▸ **GOAL**:
Extend the passage on the Cato Institute's economic freedom rankings, beginning right after its final sentence.

▸ **DOCUMENT TEXT**:
╭──
The Cato Institute has released its latest annual report on the “Economic Freedom of the World,” and it shows that the United States ranks only at No. 17 among 152 nations surveyed.

According to Cato, “The cornerstones of economic freedom are personal choice, voluntary exchange, freedom to enter and compete in markets, and protection of persons and their property from aggression by others.

“Economic freedom is present when individuals are permitted to choose for themselves and engage in voluntary transactions as long as they do not harm the person or property of others.”

To compile its report, Cato assesses the economic freedom within a nation based on five areas: size of government, legal system and property rights, sound money, freedom to trade internationally, and regulation.

From 1980 to 2000, the United States was generally rated the third freest economy, behind only Hong Kong and Singapore, and in 2000 it was ranked second. But the rating dropped to No. 8 in 2005, to No. 16 in 2010, and to No. 17 in 2011, the most recent year for which sufficient data is available.

“The United States, long considered the standard bearer for economic freedom among large industrial nations, has experienced a substantial decline in economic freedom during the past decade,” Cato observed.
╰──
Stored dataset items
╭──
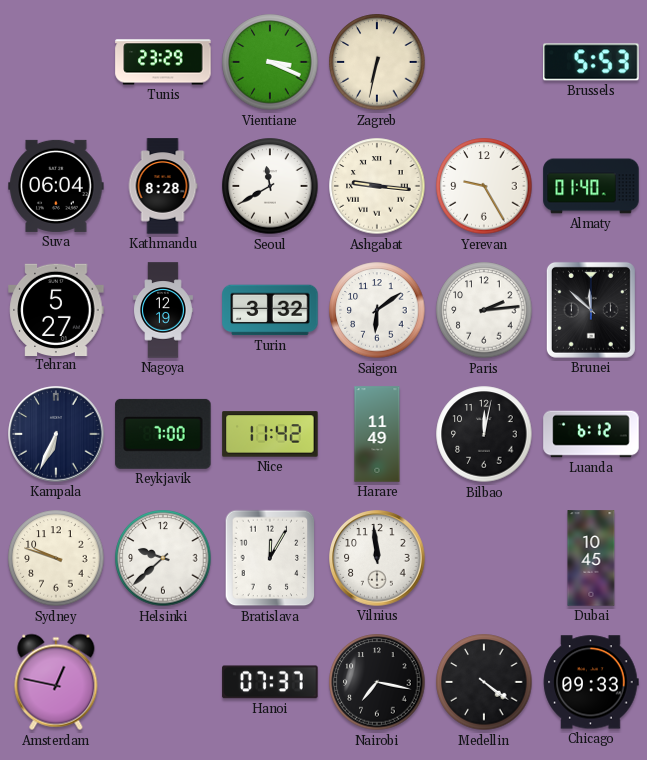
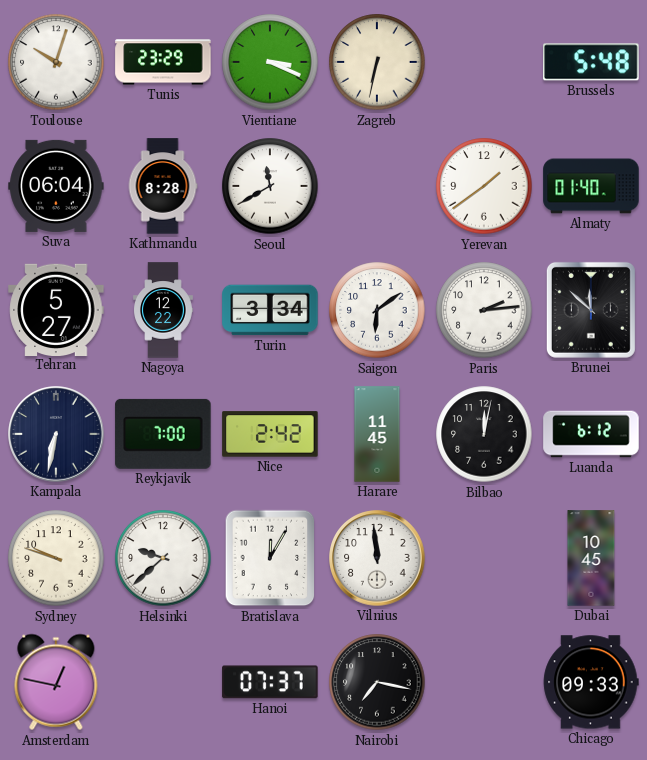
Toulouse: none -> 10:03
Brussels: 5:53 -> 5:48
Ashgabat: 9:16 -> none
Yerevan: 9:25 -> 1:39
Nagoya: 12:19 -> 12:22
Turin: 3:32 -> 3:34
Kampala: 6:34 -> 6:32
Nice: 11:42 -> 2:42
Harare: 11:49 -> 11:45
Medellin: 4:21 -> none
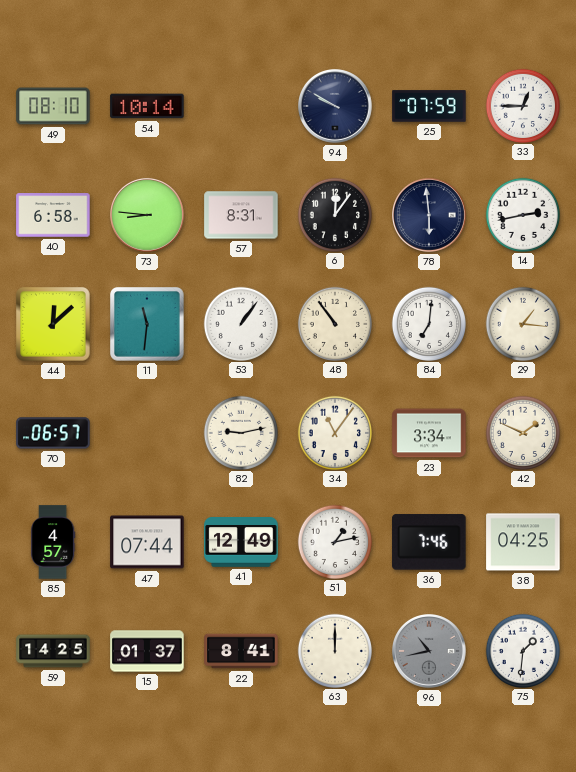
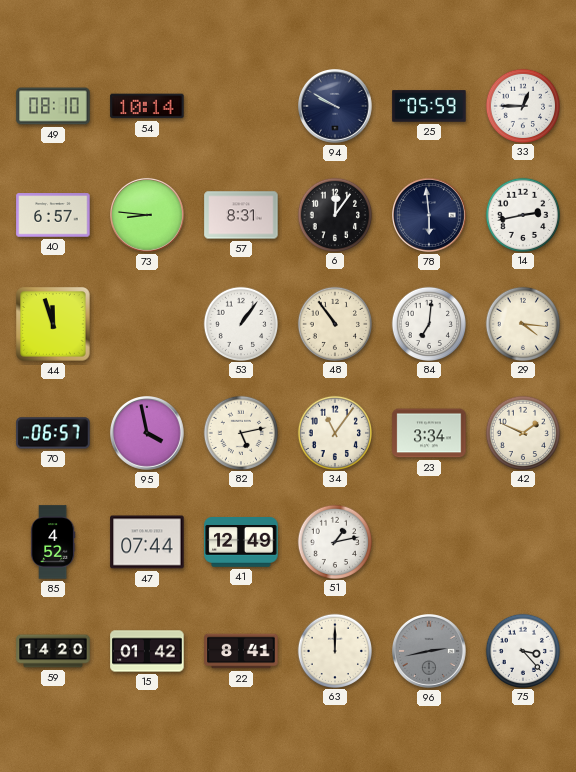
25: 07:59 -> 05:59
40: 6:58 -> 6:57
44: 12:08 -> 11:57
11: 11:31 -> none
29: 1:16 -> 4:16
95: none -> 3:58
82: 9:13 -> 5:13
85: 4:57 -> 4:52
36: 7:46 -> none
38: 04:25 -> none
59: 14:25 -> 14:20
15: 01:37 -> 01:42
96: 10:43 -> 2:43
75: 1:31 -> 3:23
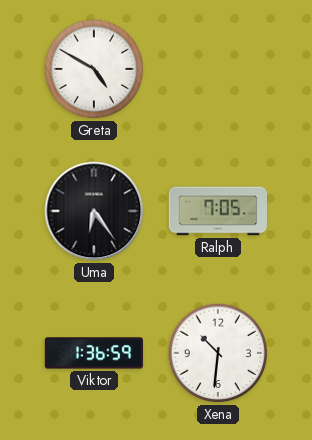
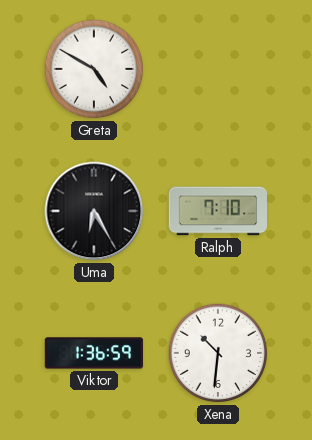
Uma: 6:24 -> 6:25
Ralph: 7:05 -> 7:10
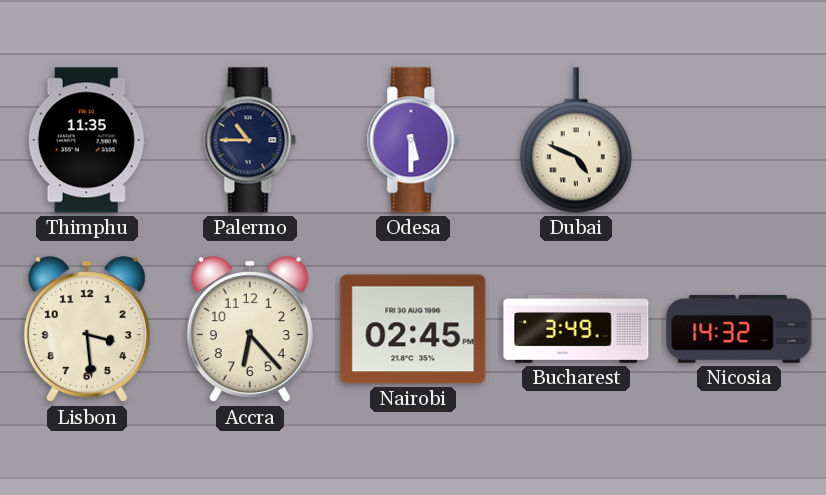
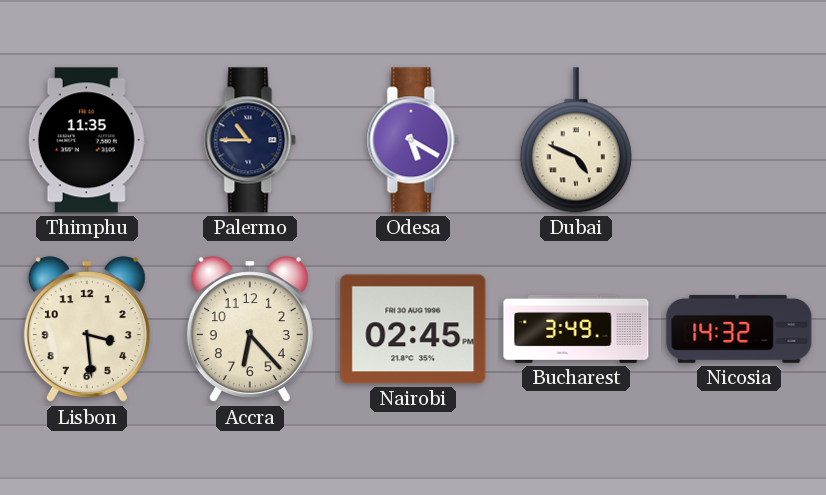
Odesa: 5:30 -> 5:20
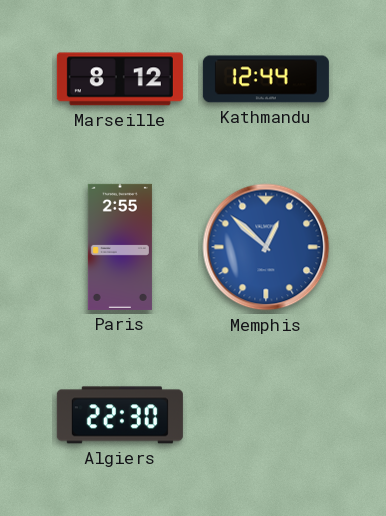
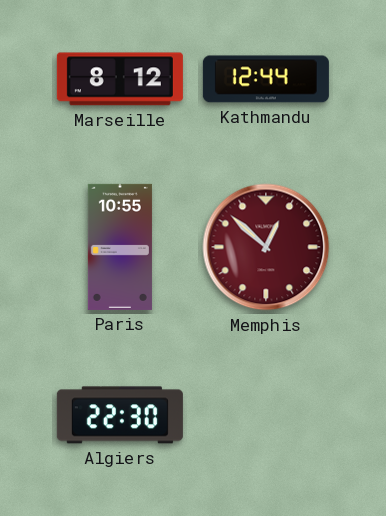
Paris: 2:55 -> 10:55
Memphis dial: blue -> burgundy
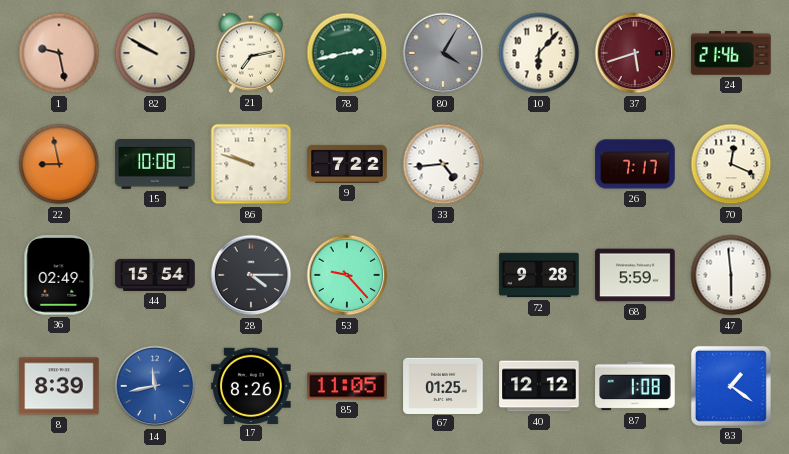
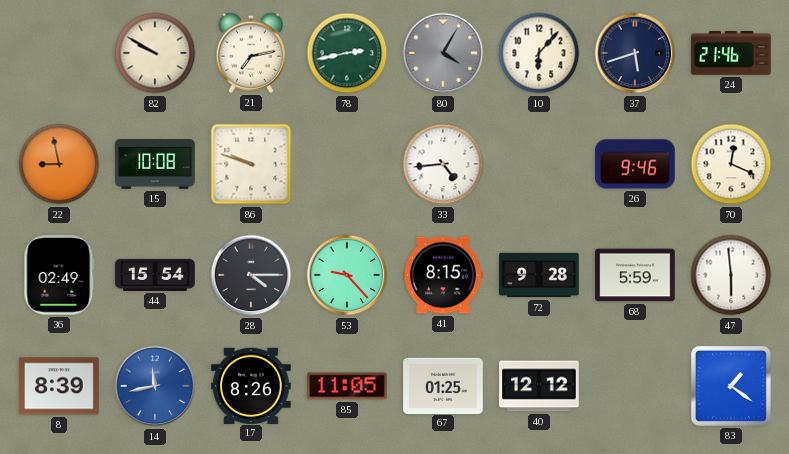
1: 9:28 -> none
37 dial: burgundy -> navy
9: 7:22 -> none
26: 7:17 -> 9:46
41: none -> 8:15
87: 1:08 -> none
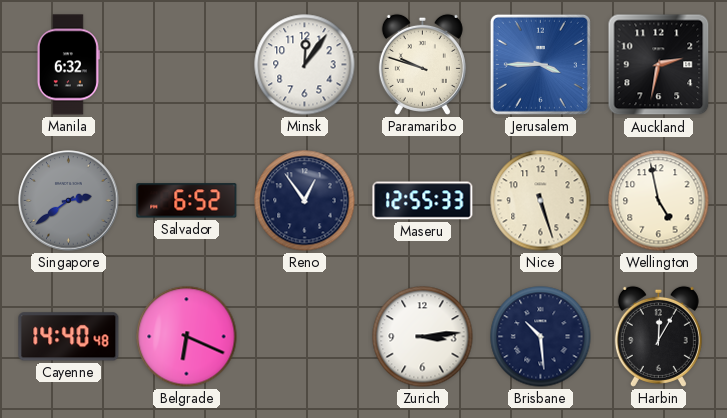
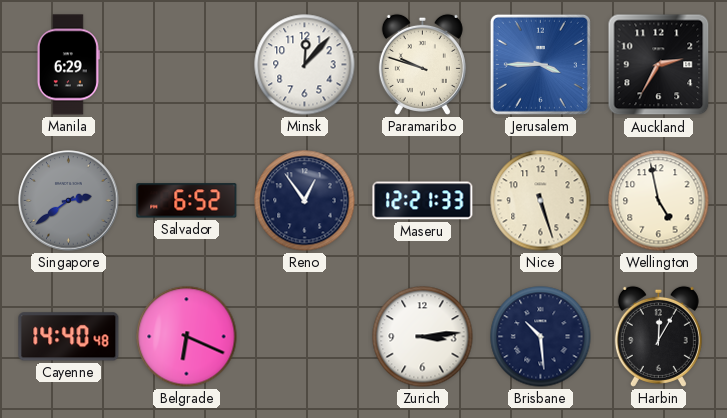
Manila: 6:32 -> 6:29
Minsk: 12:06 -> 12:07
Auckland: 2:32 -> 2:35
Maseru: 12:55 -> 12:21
╰──
▸ **RESULT**:
Hong Kong earns the top spot in the new report, followed by Singapore, New Zealand, Switzerland, United Arab Emirates, Mauritius, Finland, Bahrain, Canada, and Australia.

Among large economies, the United Kingdom is at No. 12, ahead of Germany (19), Japan (33), France (40), Russia (101), Brazil (102), India (111), and China (123).

The 10 lowest-rated countries among the 152 entities studied are Algeria, Democratic Republic of Congo, Burundi, Central African Republic, Angola, Chad, Zimbabwe, Republic of Congo, Myanmar, and in last place, Venezuela.

Nations in the top quartile on economic freedom had an average per-capita GDP of $36,446 in 2011, compared to $4,382 for nations in the bottom quartile, according to Cato.

Life expectancy is 79.2 years in nations in the top quartile compared to 60.2 years in the bottom quartile.

The poorest 10 percent of the population in nations in the bottom quartile had an average yearly income of just $932 in 2011.